*Extrait choisi*:
Selon les parties, le niveau élevé de concurrence sur le marché néerlandais de la publicité télévisée ressort également du fait que, depuis 1990, les prix ont diminué en moyenne de 6,3 % (en termes réels).

(82) Toutefois, cette argumentation ne tient pas compte, en premier lieu, du fait que la situation concurrentielle actuelle subira un changement radical en raison de la création de HMG. Contrairement à ce qui était le cas dans le passé, où RTL n'exploitait que deux chaînes et visait (avec sa chaîne principale RTL 4) principalement les familles plus âgées et les femmes au foyer, en ajoutant la chaîne Veronica, qui vise les familles plutôt jeunes et a une orientation masculine, HMG couvrira tous les principaux groupes cibles intéressant les annonceurs. Etant donné la part d'audience escomptée de HMG et les avantages concurrentiels décrits plus haut dont elle bénéficiera sur le marché de la publicité télévisée, il sera extrêmement difficile pour les annonceurs d'éviter d'acheter de l'espace publicitaire sur les chaînes de HMG. Les annonceurs seront donc tributaires de IPN, de sorte qu'il leur sera presque impossible de faire jouer la concurrence entre STER et IPN et d'éviter que ce soit HMG qui fixe les prix.

*Consigne A*: Selon les parties citées dans l'extrait sur la publicité télévisée, de combien les prix ont-ils baissé en moyenne depuis 1990 ?
*Consigne B*: Reproduisez fidèlement le passage de l'extrait sur la publicité télévisée qui va de « Selon les parties, le » à « (en termes réels). ».
*Consigne C*: Traduisez en anglais cette phrase de l'extrait sur la publicité télévisée : « Les annonceurs seront donc tributaires de IPN, de sorte qu'il leur sera presque impossible de faire jouer la concurrence entre STER et IPN et d'éviter que ce soit HMG qui fixe les prix. »
Les enregistrements qui suivent n'ont aucun lien avec l'extrait.

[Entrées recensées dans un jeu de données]

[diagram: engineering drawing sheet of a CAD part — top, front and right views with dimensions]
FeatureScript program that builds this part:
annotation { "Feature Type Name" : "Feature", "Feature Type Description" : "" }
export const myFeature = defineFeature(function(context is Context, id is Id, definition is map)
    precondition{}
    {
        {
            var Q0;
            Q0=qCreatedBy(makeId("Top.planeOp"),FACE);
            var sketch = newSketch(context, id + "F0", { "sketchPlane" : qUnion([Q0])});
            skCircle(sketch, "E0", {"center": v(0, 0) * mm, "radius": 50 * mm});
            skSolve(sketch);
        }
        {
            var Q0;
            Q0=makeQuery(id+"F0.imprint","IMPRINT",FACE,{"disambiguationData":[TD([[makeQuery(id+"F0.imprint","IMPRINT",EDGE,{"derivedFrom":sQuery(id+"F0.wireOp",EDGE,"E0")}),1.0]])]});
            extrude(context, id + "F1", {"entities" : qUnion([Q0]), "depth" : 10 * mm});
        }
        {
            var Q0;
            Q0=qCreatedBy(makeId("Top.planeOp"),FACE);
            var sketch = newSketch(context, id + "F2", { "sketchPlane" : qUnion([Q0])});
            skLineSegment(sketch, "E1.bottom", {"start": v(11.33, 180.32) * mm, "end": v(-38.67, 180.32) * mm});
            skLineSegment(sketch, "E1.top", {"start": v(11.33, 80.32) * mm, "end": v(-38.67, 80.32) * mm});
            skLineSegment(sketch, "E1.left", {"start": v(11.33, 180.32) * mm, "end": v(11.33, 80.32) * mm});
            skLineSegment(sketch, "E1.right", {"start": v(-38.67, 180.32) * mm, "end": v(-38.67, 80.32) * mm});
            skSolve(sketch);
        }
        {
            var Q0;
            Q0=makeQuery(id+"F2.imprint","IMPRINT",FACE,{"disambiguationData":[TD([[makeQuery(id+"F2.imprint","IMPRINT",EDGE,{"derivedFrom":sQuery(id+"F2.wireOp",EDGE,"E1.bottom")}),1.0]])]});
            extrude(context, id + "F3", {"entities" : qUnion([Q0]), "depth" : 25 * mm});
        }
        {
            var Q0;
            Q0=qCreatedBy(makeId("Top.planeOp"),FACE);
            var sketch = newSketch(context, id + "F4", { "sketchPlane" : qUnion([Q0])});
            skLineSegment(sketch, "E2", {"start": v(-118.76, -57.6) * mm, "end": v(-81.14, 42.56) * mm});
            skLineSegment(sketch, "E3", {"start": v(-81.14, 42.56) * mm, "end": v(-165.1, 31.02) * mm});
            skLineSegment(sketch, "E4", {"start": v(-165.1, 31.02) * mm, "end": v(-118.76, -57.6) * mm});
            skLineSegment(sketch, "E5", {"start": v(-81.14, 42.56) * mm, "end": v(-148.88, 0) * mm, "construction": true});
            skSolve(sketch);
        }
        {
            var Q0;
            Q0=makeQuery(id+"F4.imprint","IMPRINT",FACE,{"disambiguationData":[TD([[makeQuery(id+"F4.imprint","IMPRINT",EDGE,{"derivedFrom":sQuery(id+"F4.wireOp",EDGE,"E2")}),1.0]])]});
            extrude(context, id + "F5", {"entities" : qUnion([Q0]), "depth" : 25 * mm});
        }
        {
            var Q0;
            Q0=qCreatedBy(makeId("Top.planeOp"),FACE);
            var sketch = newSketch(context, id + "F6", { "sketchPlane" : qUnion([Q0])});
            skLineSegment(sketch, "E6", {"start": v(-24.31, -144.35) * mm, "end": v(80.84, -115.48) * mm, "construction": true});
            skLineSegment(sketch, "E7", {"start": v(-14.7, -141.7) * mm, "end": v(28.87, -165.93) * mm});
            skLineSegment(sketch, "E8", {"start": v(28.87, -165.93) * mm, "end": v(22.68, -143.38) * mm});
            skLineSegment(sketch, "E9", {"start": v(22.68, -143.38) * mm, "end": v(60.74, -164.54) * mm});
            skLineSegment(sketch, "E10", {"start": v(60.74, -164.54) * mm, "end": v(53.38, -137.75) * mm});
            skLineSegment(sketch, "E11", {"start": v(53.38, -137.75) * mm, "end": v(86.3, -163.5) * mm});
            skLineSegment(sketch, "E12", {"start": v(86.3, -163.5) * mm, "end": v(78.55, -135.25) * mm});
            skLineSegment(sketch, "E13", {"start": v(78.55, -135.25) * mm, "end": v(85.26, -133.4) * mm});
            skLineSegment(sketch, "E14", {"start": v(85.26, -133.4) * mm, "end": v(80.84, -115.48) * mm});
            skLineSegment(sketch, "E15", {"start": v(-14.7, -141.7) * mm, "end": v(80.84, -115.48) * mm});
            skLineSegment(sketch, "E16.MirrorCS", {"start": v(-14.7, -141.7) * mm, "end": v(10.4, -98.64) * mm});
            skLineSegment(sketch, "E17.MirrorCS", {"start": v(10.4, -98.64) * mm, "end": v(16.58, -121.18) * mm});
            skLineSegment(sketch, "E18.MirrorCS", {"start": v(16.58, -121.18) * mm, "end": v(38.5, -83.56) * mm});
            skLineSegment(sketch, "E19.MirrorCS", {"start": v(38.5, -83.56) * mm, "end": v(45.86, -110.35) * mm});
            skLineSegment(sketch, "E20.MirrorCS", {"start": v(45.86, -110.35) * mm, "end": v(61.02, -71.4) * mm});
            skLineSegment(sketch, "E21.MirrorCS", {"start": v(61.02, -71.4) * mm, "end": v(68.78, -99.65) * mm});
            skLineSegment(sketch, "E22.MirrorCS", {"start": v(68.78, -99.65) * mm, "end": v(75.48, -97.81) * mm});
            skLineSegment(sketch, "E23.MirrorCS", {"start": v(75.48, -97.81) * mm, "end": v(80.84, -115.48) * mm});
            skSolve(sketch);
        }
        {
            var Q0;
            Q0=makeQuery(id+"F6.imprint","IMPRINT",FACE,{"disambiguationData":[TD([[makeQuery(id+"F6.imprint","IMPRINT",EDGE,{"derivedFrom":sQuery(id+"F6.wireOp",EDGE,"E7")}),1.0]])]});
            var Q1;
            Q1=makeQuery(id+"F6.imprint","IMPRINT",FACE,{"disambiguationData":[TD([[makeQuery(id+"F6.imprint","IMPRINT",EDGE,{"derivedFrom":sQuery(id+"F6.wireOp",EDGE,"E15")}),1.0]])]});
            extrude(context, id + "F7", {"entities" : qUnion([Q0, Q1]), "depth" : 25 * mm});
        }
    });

*Réponse A*: Ils ont baissé en moyenne de 6,3 % en termes réels.

*Réponse B*:
Selon les parties, le niveau élevé de concurrence sur le marché néerlandais de la publicité télévisée ressort également du fait que, depuis 1990, les prix ont diminué en moyenne de 6,3 % (en termes réels).

*Réponse C*: Advertisers will therefore be dependent on IPN, so that it will be almost impossible for them to play STER and IPN off against each other and to prevent HMG from being the one that sets prices.